С распухшим от расстройства лицом и красными глазами я плёлся за матерью до остановки трамвая, но и там, и по дороге она не прекращала терзать нравоучениями. Единственной маленькой, доступной мне, но право – невольной местью, было то, что кулёк новогоднего подарка пустел наполовину по пути от ДэКа до дома, который располагался в ста метрах от него. Я грыз карамельки вразнобой с шоколадными, не разбирая вкуса. Но это было всего раз в году, слишком мало, чтобы решить – какие конфеты мне нравятся больше прочих.

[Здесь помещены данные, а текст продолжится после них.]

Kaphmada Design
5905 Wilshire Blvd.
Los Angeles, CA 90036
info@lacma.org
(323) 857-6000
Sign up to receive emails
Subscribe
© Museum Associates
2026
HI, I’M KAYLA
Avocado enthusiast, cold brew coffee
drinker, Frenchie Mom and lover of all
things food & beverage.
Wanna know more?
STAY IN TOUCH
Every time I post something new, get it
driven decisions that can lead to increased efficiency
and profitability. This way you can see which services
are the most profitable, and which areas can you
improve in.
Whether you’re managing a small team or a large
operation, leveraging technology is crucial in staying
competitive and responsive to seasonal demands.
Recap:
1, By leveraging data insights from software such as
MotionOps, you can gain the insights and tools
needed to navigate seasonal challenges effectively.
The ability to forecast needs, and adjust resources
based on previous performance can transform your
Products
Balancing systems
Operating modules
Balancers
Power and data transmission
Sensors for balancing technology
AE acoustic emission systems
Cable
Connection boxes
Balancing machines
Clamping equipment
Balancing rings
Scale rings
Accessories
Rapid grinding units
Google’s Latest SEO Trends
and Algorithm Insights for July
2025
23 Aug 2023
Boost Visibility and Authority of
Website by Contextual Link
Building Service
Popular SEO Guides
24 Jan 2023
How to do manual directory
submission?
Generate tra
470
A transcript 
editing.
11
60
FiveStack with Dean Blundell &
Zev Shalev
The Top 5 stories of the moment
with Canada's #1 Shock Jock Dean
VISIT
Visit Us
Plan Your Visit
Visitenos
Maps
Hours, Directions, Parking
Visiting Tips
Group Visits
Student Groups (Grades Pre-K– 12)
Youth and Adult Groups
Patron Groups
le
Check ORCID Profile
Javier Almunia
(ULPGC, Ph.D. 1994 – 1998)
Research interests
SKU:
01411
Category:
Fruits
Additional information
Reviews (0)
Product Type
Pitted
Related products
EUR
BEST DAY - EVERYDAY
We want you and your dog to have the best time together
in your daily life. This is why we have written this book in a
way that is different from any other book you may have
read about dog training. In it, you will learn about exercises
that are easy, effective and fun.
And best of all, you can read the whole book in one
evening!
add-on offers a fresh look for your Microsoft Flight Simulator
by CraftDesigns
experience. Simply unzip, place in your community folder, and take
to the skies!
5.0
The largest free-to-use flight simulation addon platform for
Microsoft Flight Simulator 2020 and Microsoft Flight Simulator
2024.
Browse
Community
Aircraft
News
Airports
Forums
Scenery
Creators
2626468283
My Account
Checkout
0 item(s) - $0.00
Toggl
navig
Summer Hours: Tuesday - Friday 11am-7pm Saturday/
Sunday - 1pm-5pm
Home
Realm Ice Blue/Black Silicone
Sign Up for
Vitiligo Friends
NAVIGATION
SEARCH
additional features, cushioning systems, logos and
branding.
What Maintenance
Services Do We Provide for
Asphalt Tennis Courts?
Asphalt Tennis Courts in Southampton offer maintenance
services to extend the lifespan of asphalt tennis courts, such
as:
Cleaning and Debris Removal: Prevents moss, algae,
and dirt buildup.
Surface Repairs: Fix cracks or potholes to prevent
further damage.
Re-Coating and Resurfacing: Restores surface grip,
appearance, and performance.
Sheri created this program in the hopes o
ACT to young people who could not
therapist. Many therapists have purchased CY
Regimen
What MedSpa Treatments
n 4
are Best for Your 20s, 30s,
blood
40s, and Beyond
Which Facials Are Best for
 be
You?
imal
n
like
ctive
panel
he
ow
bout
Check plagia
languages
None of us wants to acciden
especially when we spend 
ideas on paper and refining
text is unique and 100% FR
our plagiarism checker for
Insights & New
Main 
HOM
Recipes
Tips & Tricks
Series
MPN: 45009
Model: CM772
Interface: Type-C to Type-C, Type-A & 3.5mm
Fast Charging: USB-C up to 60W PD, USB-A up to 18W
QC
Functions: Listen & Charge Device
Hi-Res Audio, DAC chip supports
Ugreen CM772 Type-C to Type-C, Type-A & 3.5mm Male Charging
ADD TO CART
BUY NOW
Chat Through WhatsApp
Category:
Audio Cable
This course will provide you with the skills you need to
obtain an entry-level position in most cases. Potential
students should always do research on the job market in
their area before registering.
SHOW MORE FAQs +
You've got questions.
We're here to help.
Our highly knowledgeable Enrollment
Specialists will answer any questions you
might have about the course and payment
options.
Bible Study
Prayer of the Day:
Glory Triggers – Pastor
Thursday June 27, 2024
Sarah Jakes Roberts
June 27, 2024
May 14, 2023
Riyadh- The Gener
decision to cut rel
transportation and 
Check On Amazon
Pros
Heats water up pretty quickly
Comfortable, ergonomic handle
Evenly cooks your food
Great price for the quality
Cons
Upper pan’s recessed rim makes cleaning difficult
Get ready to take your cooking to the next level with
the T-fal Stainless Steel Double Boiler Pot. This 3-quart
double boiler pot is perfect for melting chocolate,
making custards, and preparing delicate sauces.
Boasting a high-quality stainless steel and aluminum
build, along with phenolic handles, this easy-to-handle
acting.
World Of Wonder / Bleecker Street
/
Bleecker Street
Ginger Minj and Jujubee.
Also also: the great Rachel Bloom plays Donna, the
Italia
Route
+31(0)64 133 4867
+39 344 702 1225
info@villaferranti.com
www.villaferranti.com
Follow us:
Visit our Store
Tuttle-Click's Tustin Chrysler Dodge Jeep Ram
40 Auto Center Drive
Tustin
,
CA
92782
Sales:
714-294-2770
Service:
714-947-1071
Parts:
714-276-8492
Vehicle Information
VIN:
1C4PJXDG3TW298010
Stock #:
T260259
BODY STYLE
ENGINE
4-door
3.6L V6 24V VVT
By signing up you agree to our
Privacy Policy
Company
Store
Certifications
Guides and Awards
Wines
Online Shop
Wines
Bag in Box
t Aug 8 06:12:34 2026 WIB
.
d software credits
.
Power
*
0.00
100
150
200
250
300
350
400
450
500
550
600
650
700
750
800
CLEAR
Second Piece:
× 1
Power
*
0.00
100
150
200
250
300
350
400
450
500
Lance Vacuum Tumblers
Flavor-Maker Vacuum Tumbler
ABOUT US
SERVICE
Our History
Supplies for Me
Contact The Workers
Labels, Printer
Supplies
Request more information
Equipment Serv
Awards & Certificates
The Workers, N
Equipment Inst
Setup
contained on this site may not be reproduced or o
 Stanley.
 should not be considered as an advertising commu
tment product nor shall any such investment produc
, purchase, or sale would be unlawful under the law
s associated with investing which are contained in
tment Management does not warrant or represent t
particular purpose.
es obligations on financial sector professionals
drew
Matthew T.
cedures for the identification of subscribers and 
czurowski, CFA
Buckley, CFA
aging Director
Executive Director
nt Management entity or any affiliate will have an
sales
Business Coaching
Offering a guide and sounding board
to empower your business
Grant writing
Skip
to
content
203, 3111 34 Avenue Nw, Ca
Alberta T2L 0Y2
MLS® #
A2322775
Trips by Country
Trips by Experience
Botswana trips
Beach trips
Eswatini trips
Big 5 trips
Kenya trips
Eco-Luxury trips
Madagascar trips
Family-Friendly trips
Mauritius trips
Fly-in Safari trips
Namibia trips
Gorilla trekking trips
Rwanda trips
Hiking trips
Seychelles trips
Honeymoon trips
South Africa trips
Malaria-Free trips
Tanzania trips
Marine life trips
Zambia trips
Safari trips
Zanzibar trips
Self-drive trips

Неумение матери полюбить меня любым привело к тому, что я, в свой черёд, искренне восхищаясь всем миром вокруг, так и не научился принимать себя таким, каков есть.

Тучные дети – наказание родителям, которые лицемерно превознося содержание, на деле замечают лишь стать, и гонобят38 за несходство с несуществующим, выдуманным раз и навсегда телесным идеалом, что находится в извечной борьбе со многими, далёкими от воображаемых пропорций, безнадежно проигрывая им.

Мелочь

Я был столь неловок, выходя на крыльцо, что зажмурившись из-за солнца и отпрянув от комара, кой возмущённо пищал о чём-то, глядя мне прямо в глаза, пошатнулся, а, сохраняя равновесие, шаркнул подошвой по ступени порога, так что дремавшая там улитка жалобно и безнадежно хрустнула под ногой.

Непритворно горестно охнув, я было отпрянул, но оказалось, что поздно.

Раковина, похожая на чашечку тонкого фарфора в бежевую и розовую полоску, разбилась вдребезги, вместе с будущностью этого нежного, невесомого, безобидного существа.

Иному пустяк, не стоящая внимания мелочь, а по мне…

Редко кто в детстве не сажал себе на ладонь улитку, и, дождавшись покуда та привыкнет к теплу, да не распознав в том угрозы, достанет из раковины резиновые удочки щупалец с маковыми зёрнышками любопытных, близоруких глаз.

Бывало, что и я, набрав несколько улиток, дабы одной не было скучно, часами беседовал с ними, положив перед каждой по нескольку листов винограда или сныти39, кой не брезговал трапезовать сам Серафим Саровский в свежем и сушёном виде.

Случалось, выбежав за надобностью ночью во двор, я замирал, едва заслышав громкое чавканье с огорода, на котором хозяйничали немалым числом те же улитки, поедая приготовленный дождями кисель палой листвы и семена сорных трав.

Нынче, когда обыкновенные весенние заморозки дали себе волю и обратились несильным морозом, в воздухе парил аромат свежего салата, мелко нарезанного зелёного луку и крапивы для весенних радостных щей… А улитка, истерзанная мной, лежала мокрым пятном рядом с ногой, и несть было сил переступить через неё, хотя дрозд уже был тут как тут, готовый воспользоваться моей досадной до слёз оплошностью.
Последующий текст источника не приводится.